Reeves: Because it will feel different. Your edits will feel different; it will look different. I kept saying, “We’re making a big movie, guys. So just make sure you watch it big.”
The Dissolve: You’ve done so many different kinds of movies: action, science fiction, drama, horror, comedy. Is there anything in your mind that unites everything you do? Are there qualities you look for in characters you play?
Reeves: [Pauses.] Yeah, I don’t know, I can only say it’s based on taste. You know if you find something that’s like A Scanner Darkly that has a particular thing to it, or a film like Thumbsucker— maybe there’s a humor or point of view. Or they share an similar investigation of character, or behavior, or sociological constructs. If you look at Devil’s Advocate and Bill & Ted’s Excellent Adventure… [Laughs.]
The Dissolve: That’s a good double feature!
Reeves: Yeah! That’s fun, actually. Have a glass of red wine, smoke some weed — depending on which order [you watch them]. So the throughline, I don’t know. I mean, I do know that as a lead or a character actor, I hope to be involved in projects that have a good moral to the story, or investigate something, give back to the audience in some way.
The Dissolve: In John Wick’s case, what was the idea you wanted to investigate?
Reeves: For me, it’s reclaiming — having something taken away from you that you cherish, and then trying to reclaim it. And then through that, having to deal with who you are. Like your past. Certain things happen, and how you deal with what’s happened to you, or the choices you’ve made.
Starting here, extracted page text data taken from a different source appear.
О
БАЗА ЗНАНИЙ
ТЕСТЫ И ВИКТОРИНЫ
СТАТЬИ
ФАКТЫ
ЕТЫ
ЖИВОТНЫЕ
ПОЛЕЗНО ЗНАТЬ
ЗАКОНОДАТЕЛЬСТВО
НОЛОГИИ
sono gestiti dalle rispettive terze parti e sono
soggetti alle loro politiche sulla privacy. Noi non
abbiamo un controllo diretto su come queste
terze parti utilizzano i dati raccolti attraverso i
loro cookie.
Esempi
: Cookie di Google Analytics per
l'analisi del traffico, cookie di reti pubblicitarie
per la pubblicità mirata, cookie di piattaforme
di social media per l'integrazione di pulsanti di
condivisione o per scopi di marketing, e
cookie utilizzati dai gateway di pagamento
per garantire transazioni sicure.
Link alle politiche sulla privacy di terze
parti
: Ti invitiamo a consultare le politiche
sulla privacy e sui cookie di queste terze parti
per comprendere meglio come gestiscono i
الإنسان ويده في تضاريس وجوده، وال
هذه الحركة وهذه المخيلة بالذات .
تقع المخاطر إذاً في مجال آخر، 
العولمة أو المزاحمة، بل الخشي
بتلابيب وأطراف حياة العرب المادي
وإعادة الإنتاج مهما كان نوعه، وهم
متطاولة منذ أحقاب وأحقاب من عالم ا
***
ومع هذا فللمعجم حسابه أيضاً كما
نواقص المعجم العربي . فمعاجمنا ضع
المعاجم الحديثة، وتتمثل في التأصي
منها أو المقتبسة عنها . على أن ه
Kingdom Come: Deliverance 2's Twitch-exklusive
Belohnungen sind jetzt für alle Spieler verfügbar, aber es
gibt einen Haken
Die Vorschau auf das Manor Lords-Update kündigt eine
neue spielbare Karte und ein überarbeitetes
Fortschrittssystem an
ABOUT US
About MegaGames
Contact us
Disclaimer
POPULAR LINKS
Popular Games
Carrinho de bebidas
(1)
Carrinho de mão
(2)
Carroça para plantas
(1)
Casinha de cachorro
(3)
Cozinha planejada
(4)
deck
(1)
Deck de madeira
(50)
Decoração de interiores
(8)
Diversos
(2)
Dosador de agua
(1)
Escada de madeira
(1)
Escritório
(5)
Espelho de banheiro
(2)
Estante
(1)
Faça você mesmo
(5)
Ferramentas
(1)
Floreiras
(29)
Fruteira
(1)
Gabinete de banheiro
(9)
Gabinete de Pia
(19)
The Dissolve: I was here at Fantastic Fest last year when you screened Man Of Tai Chi, which means it’s been exactly one year that I’ve been obsessed with the line “You owe me a life.” I tweet it at people, probably too much.
Reeves: Really? It’s a crazy thing to say to someone.
The Dissolve: Was it in the script as frequently as you said it in the movie?
Reeves: Yes, because that’s the whole idea; “You owe me a life.” Just that whole idea. And it’s your life, or the life you owed that you have to take. And there’s something about power in that, and then I also thought there was something about constructs or paradigms — whether it’s where you work, or how you grow up, or some kind of subservience, or how we hand over “self,” y’know? Whether it’s to a job or a relationship. And then there’s something there, that when it bubbles up, there’s some kind of… Like “The Man.” The Man will say “You owe me a life. You owe me your life. You owe me!” Your mother might say, “You owe me!” There’s like this whole thing — anyway, all of that’s fun. And the hubris! The hubris of that!
The Dissolve: I’ve been quoting your movies since I was a kid. You tend to find these wonderful, quotable lines.
Reeves: I’ve gotten to work with some great writers.
The Dissolve: What’s number one, in your opinion?
Reeves: Um, I don’t know, I don’t carry around, like, the favorite. I guess if we spoke about particular projects, I could pick one. Today… I mean I do love Al Pacino’s line in The Devil’s Advocate when he’s playing Milton. “Who are you carrying those bricks for, Kevin? God? Let me tell you a little something about God!”
The Dissolve: But that’s not your line!
Reeves: I know, but it’s fantastic.
The Dissolve: You’re picking somebody else’s line, that’s cheating.
Reeves: I know, but still.
The Dissolve: All right, in that case, what’s the line people say the most when they see you?
Reeves: Uh, well in the Bill & Ted days, it was “Excellent!” Now I get, oftentimes, “Red pill or blue pill?”
The Dissolve: Has anyone ever physically tried to hand you a red pill and blue pill?
Reeves: Yes. Somewhere in my memory, there’s that event. I’m sorry that I don’t have the one line, but I don’t have one.
The Dissolve: As a child of the ’80s, Point Break is a big movie for me, and it’s kind of shocking that people would even think of remaking it. I wonder what your reaction is to the fact that they are. It’s a perfect movie, you don’t need to remake it.
Reeves: That’s cool that you think that. That’s awesome. I think maybe it’s, like, old enough to be a classic.
The Dissolve: I certainly think it is.
Reeves:Right? So maybe when things become classics, they’re open to modern-day interpretation. So hopefully, their interpretation of this classic will be cool.